Wednesday, February 1, 2017

How does Nora view motherhood?

Nora seems to view motherhood as though it is a kind of game. She is constantly playing with her kids, but we rarely see her doing any serious child-rearing or disciplining. The kids seem to spend more time with their nursemaid than they do with their mother. When the nurse, Anna, returns from outdoors with the children, Nora says:

Did you have a game of snowballs? Oh, I wish I'd been there. No; leave them, Anna; I'll take their things off. Oh, yes, let me do it; it's such fun.

She wishes she'd been there for their game—a snowball fight. Then, when the nurse goes to take the kids away to remove their wet things, Nora says that she thinks it is fun to help them take off their clothes.
In other words, she likes to dress and undress them as one might dress and undress one's dolls. She calls her youngest child, a girl, her "sweet little dolly." Nora even expresses her wish to her friend, Christine Linde, about being free to "be able to play and romp about with the children." She does not seem to think of them as actual people but as playthings. She plays hide and seek with them, calling them "dear little dolly children," even hiding under the table herself.
Motherhood is a series of delightful interludes for her—a fun game—at least until Torvald tells her how mothers can morally poison their home and kids.


True to the title of the play, the environment that Nora exists in is indeed a house meant to be on display. Initially, Nora does not realize this. At the beginning of the play, Nora seems to be very happy with regards to her position in life. She loves her family intensely and enjoys doting on her children with gifts as well as spending time with them. After her moment of self realization, however, Nora decides that the only way she can be self-fulfilled is to abandon her family. Although Torvald attempts to guilt her into staying by calling her children her "sacred duty," she at last understands that she was never a true mother to them; she was only going through the motions of caring for them in the same way that she was going through the motions in every aspect of her life. Nora does indeed love her children but realizes that she can never be what they need or what anyone else needs in a maternal figure without being a complete human being. She says that they are in better hands if she isn't there and leaves without telling them goodbye.
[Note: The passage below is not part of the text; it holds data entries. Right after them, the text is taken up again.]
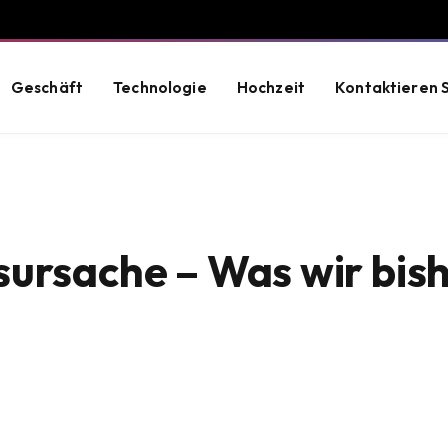
Geschäft
Technologie
Hochzeit
Kontaktieren S
ursache – Was wir bis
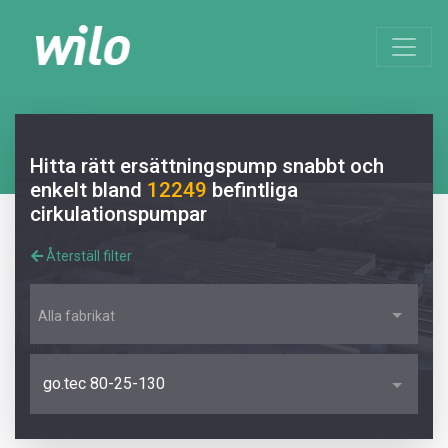
Hitta rätt ersättningspump snabbt och
enkelt bland
12249
befintliga
cirkulationspumpar
Återställ filter
Alla fabrikat
go.tec 80-25-130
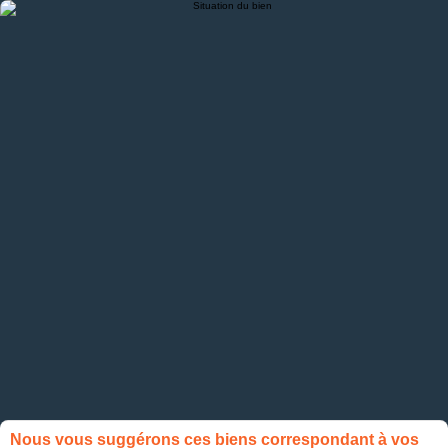
Nous vous suggérons ces biens correspondant à vos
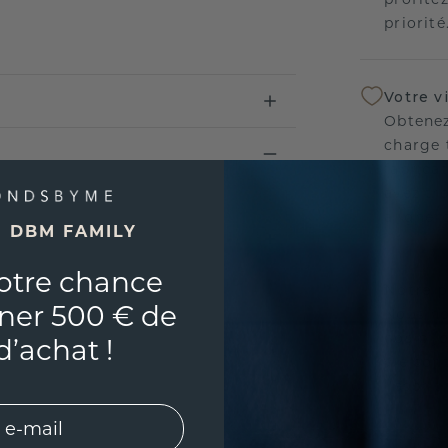
priorité
Votre v
Obtenez
charge 
fabricat
avez tr
aligner
E DBM FAMILY
otre chance
Notre p
ner 500 € de
Nous no
nos bij
d’achat !
vie con
l'esprit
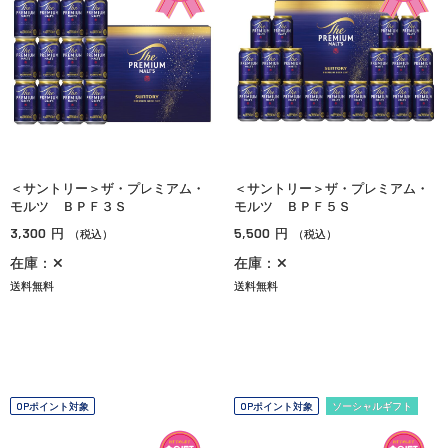
＜サントリー＞ザ・プレミアム・
＜サントリー＞ザ・プレミアム・
モルツ ＢＰＦ３Ｓ
モルツ ＢＰＦ５Ｓ
3,300
5,500
円
円
（税込）
（税込）
在庫：✕
在庫：✕
送料無料
送料無料
OPポイント対象
OPポイント対象
ソーシャルギフト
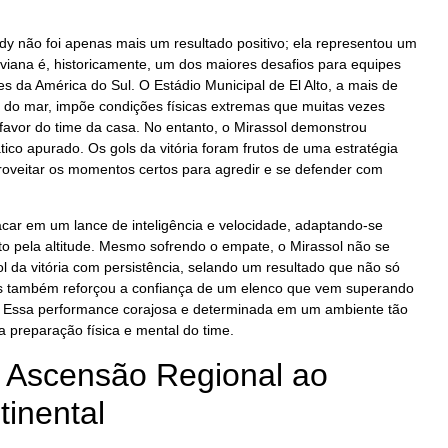
ady não foi apenas mais um resultado positivo; ela representou um
liviana é, historicamente, um dos maiores desafios para equipes
ões da América do Sul. O Estádio Municipal de El Alto, a mais de
 do mar, impõe condições físicas extremas que muitas vezes
 favor do time da casa. No entanto, o Mirassol demonstrou
ático apurado. Os gols da vitória foram frutos de uma estratégia
roveitar os momentos certos para agredir e se defender com
lacar em um lance de inteligência e velocidade, adaptando-se
o pela altitude. Mesmo sofrendo o empate, o Mirassol não se
ol da vitória com persistência, selando um resultado que não só
mas também reforçou a confiança de um elenco que vem superando
. Essa performance corajosa e determinada em um ambiente tão
 preparação física e mental do time.
a Ascensão Regional ao
inental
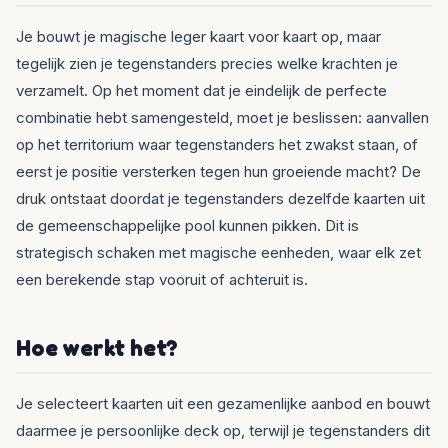
Je bouwt je magische leger kaart voor kaart op, maar
tegelijk zien je tegenstanders precies welke krachten je
verzamelt. Op het moment dat je eindelijk de perfecte
combinatie hebt samengesteld, moet je beslissen: aanvallen
op het territorium waar tegenstanders het zwakst staan, of
eerst je positie versterken tegen hun groeiende macht? De
druk ontstaat doordat je tegenstanders dezelfde kaarten uit
de gemeenschappelijke pool kunnen pikken. Dit is
strategisch schaken met magische eenheden, waar elk zet
een berekende stap vooruit of achteruit is.
Hoe werkt het?
Je selecteert kaarten uit een gezamenlijke aanbod en bouwt
daarmee je persoonlijke deck op, terwijl je tegenstanders dit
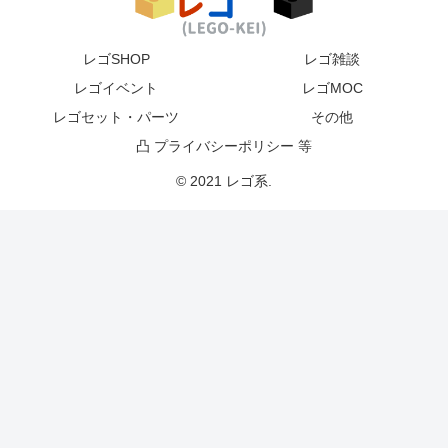
レゴSHOP
レゴ雑談
レゴイベント
レゴMOC
レゴセット・パーツ
その他
凸 プライバシーポリシー 等
© 2021 レゴ系.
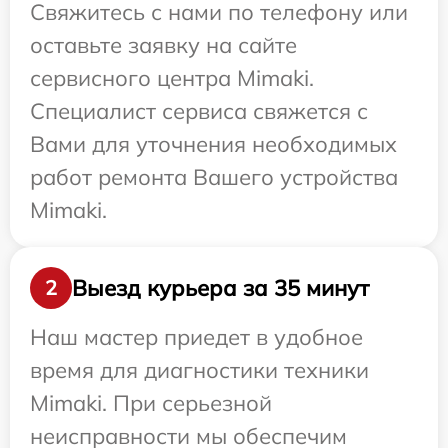
Свяжитесь с нами по телефону или
оставьте заявку на сайте
сервисного центра Mimaki.
Специалист сервиса свяжется с
Вами для уточнения необходимых
работ ремонта Вашего устройства
Mimaki.
Выезд курьера за 35 минут
2
Наш мастер приедет в удобное
время для диагностики техники
Mimaki. При серьезной
неисправности мы обеспечим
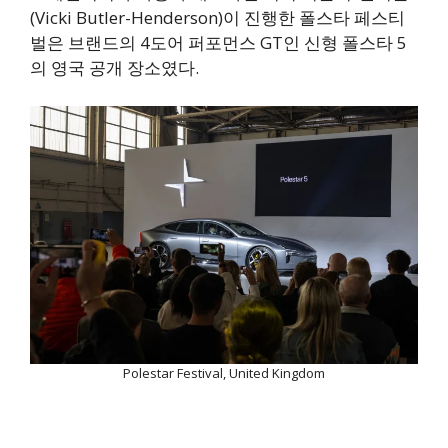
(Vicki Butler-Henderson)이 진행한 폴스타 페스티
벌은 브랜드의 4도어 퍼포먼스 GT인 신형 폴스타 5
의 영국 공개 장소였다.
Polestar Festival, United Kingdom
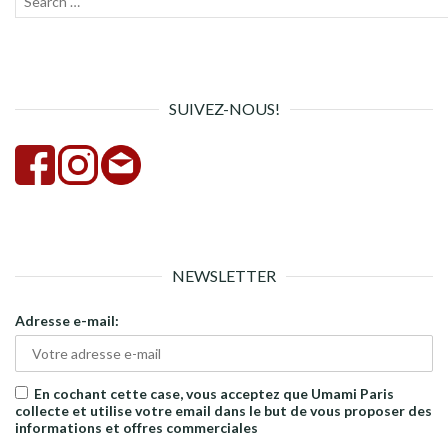
pour :
la
rech
SUIVEZ-NOUS!
NEWSLETTER
Adresse e-mail:
En cochant cette case, vous acceptez que Umami Paris
collecte et utilise votre email dans le but de vous proposer des
informations et offres commerciales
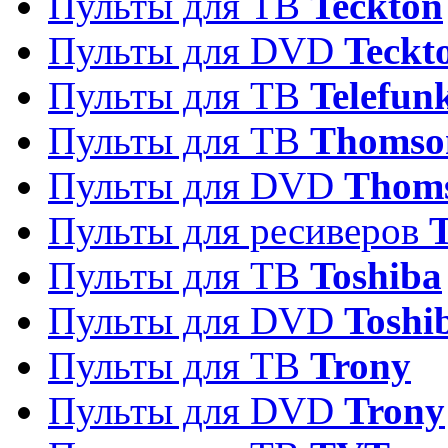
Пульты для ТВ
Teckton
Пульты для DVD
Teckt
Пульты для ТВ
Telefun
Пульты для ТВ
Thomso
Пульты для DVD
Thom
Пульты для ресиверов
T
Пульты для ТВ
Toshiba
Пульты для DVD
Toshi
Пульты для ТВ
Trony
Пульты для DVD
Trony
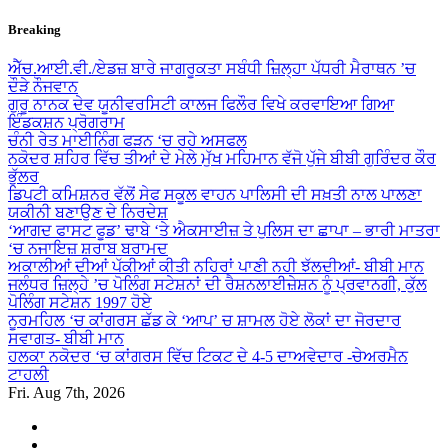
Skip
Breaking
to
content
ਐੱਚ.ਆਈ.ਵੀ./ਏਡਜ਼ ਬਾਰੇ ਜਾਗਰੂਕਤਾ ਸਬੰਧੀ ਜ਼ਿਲ੍ਹਾ ਪੱਧਰੀ ਮੈਰਾਥਨ ’ਚ
ਦੌੜੇ ਨੌਜਵਾਨ
ਗੁਰੂ ਨਾਨਕ ਦੇਵ ਯੂਨੀਵਰਸਿਟੀ ਕਾਲਜ ਫਿਲੌਰ ਵਿਖੇ ਕਰਵਾਇਆ ਗਿਆ
ਇੰਡਕਸ਼ਨ ਪ੍ਰੋਗਰਾਮ
ਚੰਨੀ ਰੇਤ ਮਾਈਨਿੰਗ ਫੜਨ ‘ਚ ਰਹੇ ਅਸਫਲ
ਨਕੋਦਰ ਸ਼ਹਿਰ ਵਿੱਚ ਤੀਆਂ ਦੇ ਮੇਲੇ ਮੁੱਖ ਮਹਿਮਾਨ ਵੱਜੋ ਪੁੱਜੇ ਬੀਬੀ ਗੁਰਿੰਦਰ ਕੌਰ
ਭੁੱਲਰ
ਡਿਪਟੀ ਕਮਿਸ਼ਨਰ ਵੱਲੋਂ ਸੇਫ ਸਕੂਲ ਵਾਹਨ ਪਾਲਿਸੀ ਦੀ ਸਖ਼ਤੀ ਨਾਲ ਪਾਲਣਾ
ਯਕੀਨੀ ਬਣਾਉਣ ਦੇ ਨਿਰਦੇਸ਼
‘ਆਗਦ ਫਾਸਟ ਫੂਡ’ ਢਾਬੇ ‘ਤੇ ਐਕਸਾਈਜ਼ ਤੇ ਪੁਲਿਸ ਦਾ ਛਾਪਾ – ਭਾਰੀ ਮਾਤਰਾ
‘ਚ ਨਜਾਇਜ਼ ਸ਼ਰਾਬ ਬਰਾਮਦ
ਅਕਾਲੀਆਂ ਦੀਆਂ ਪੱਕੀਆਂ ਕੀਤੀ ਨਹਿਰਾਂ ਪਾਣੀ ਨਹੀ ਝੱਲਦੀਆਂ- ਬੀਬੀ ਮਾਨ
ਜਲੰਧਰ ਜ਼ਿਲ੍ਹੇ ’ਚ ਪੋਲਿੰਗ ਸਟੇਸ਼ਨਾਂ ਦੀ ਰੈਸ਼ਨਲਾਈਜ਼ੇਸ਼ਨ ਨੂੰ ਪ੍ਰਵਾਨਗੀ, ਕੁੱਲ
ਪੋਲਿੰਗ ਸਟੇਸ਼ਨ 1997 ਹੋਏ
ਨੂਰਮਹਿਲ ‘ਚ ਕਾਂਗਰਸ ਛੱਡ ਕੇ ‘ਆਪ’ ਚ ਸ਼ਾਮਲ ਹੋਏ ਲੋਕਾਂ ਦਾ ਜੋਰਦਾਰ
ਸਵਾਗਤ- ਬੀਬੀ ਮਾਨ
ਹਲਕਾ ਨਕੋਦਰ ‘ਚ ਕਾਂਗਰਸ ਵਿੱਚ ਟਿਕਟ ਦੇ 4-5 ਦਾਅਵੇਦਾਰ -ਚੇਅਰਮੈਨ
ਟਾਹਲੀ
Fri. Aug 7th, 2026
Nora’s decision to leave Torvald is not difficult to understand, considering how he betrays her when she most needs his understanding and protection, but how can she abandon her three children? Torvald reminds Nora that her responsibilities to her children are “sacred duties,” suggesting that he believes she does not take seriously her role as their mother. Nora, however, loves her children, understands for the first time the true responsibilities of motherhood, and now recognizes her deficiencies in meeting them. Nora’s leaving her children to pursue a new life is not a selfish act; it is a sacrifice.
At the beginning of Act I, Nora is introduced in Ibsen’s drama not as Torvald’s wife but as Ivar, Bob, and Emmy’s mother. Coming home from holiday shopping, Nora is happy and excited as she thinks of surprising her children that evening with the Christmas tree she has bought and will decorate and with the presents she has found for them. Showing the gifts to her husband, she eagerly anticipates their Christmas celebration. “And the children Torvald!” she exclaims. “They’ll have such a good time!” The children’s nurse attends to the daily tasks of looking after them, but Nora showers her young sons and little daughter with affection and takes delight in playing with them. In the play’s conclusion when Nora leaves Torvald, she doesn’t want to see her children, no doubt because telling them goodbye would be too painful.
Nora finds the strength to leave her children because she believes she is acting in their best interests. She knows she cannot be a good mother to them until she herself grows up, forges her own identity, and lives with integrity. She recognizes that her children have been her “dolls,” just as she has been Torvald’s “doll wife” and her father’s “doll child.” Preparing to leave the house for the last time, Nora speaks to Torvald about her children. “I know I leave them in better hands than mine,” she says. “The way I am now I can’t be anything to them.” Nora does not say that she can never be a good mother to her children, suggesting that she holds out hope that one day she can be more than their playmate. Until then, she will love them enough to leave them behind while she becomes someone who can be a stable, mature presence in their lives.